Cardiac resynchroniztion therapy in heart failure: recent advances and new insights
Bhatia, V.; Bhatia, R.; Dhindsa, S. and Virk, A. (2003) Cardiac resynchroniztion therapy in heart failure: recent advances and new insights. Indian Pacing and Electrophysiology Journal, 3 (3). pp. 129-142. ISSN 0972-6292
Full text available as:
Newer non-pharmacological therapies for heart failure are being evaluated for patients of congestive heart failure (CHF). Mechanical support with left ventricular assist devices and heart transplantation are reserved for the minority of patients who have severely decompensated heart failure1. Despite these therapeutic advances, it is generally accepted that current therapies do not adequately address the clinical need of patients with heart failure, and additional strategies are being developed.
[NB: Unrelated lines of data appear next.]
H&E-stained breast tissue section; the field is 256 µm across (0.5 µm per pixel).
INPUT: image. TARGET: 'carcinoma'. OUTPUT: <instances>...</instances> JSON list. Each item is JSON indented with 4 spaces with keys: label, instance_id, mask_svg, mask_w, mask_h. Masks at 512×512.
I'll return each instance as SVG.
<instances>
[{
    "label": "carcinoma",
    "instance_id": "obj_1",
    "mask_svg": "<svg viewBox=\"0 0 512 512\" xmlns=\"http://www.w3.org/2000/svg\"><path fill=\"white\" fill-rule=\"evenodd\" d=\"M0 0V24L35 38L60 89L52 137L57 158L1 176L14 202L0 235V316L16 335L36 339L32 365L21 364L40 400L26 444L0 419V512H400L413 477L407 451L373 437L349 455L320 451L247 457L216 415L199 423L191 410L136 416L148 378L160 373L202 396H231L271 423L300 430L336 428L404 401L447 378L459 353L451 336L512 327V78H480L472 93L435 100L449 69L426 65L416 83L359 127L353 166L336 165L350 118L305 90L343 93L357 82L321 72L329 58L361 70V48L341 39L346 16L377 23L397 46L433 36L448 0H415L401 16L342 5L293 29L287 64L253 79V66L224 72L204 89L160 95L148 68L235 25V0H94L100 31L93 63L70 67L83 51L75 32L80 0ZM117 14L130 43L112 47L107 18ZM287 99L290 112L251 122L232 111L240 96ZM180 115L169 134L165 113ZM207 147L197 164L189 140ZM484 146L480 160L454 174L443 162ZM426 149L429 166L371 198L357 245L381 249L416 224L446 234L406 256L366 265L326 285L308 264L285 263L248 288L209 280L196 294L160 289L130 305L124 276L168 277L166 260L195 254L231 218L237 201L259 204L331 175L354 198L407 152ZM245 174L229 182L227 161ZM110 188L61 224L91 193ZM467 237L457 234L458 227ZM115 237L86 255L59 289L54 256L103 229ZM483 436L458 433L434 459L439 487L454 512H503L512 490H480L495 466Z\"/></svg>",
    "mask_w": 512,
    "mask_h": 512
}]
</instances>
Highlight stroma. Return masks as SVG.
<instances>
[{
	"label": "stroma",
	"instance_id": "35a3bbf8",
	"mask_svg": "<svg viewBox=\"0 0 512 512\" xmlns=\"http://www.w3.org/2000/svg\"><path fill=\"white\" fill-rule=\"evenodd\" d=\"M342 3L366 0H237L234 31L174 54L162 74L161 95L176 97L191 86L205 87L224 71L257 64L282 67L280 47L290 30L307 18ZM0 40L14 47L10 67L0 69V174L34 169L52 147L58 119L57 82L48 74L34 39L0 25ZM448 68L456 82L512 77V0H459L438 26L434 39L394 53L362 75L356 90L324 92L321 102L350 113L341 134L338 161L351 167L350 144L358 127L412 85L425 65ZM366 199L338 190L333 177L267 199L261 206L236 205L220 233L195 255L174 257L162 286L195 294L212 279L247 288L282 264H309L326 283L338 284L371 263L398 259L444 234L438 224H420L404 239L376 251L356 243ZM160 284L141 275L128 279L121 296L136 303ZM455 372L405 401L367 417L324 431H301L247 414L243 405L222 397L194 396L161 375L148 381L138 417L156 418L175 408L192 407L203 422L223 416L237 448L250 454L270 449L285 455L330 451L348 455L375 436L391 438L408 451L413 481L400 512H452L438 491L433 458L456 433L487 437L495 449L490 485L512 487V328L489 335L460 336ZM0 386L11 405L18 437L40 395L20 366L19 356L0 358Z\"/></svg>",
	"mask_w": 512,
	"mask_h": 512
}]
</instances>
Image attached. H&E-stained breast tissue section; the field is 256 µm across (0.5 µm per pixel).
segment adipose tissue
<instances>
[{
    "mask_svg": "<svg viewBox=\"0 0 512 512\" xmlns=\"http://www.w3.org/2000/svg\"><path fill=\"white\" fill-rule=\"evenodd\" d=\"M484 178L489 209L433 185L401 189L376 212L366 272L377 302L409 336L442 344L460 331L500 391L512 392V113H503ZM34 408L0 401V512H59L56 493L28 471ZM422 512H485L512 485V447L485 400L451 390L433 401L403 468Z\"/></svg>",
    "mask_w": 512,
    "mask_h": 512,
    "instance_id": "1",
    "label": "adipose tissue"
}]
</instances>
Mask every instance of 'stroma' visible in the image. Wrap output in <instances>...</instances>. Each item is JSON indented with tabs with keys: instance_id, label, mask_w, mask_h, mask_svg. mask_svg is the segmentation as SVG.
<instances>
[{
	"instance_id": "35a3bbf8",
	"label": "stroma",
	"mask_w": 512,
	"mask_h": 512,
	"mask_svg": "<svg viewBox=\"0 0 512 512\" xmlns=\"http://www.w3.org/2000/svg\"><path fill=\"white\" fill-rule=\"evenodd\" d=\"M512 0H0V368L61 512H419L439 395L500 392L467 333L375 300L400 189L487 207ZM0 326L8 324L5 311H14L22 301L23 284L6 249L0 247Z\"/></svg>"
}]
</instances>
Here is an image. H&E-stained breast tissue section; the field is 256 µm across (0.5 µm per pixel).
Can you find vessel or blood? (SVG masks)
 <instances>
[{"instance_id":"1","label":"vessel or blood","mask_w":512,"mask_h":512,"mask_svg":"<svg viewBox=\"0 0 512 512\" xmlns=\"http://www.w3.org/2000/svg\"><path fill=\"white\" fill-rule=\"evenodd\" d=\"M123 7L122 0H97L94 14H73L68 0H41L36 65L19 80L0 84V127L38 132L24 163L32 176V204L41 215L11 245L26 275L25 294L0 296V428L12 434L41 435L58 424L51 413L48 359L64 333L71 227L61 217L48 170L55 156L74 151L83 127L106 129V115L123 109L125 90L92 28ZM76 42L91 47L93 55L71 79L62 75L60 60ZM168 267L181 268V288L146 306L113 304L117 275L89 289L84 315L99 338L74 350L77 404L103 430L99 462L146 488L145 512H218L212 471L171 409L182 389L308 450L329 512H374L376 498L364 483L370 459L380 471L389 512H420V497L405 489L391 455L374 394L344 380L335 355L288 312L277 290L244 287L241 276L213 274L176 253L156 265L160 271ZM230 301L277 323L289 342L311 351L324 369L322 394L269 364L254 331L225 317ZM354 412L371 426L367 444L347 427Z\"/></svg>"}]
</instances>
Cardiac resynchronization therapy (CRT) is a new modality that involves synchronization of ventricular contraction and has shown a lot of promise in managing symptomatic patients of CHF who are on optimal medical therapy and have interventricular conduction delay (IVCD). It has improved exercise tolerance and NYHA functional class in such patients in sinus rhythm and a recent meta-analysis has also shown mortality benefits in CHF. Recently benefits of CRT have also been observed in CHF patients who do not have wide QRS complexes on electrocardiogram (EKG). It has also been shown to benefit drug refractory angina in CHF. Recent studies have also focused on the combined use of CRT and implantable cardioverter defibrillator (ICD) and it has shown encouraging results. Our aim in this descriptive review is to define practice guidelines and to improve clinicians' knowledge of the available published clinical evidence, concentrating on few randomized controlled trials.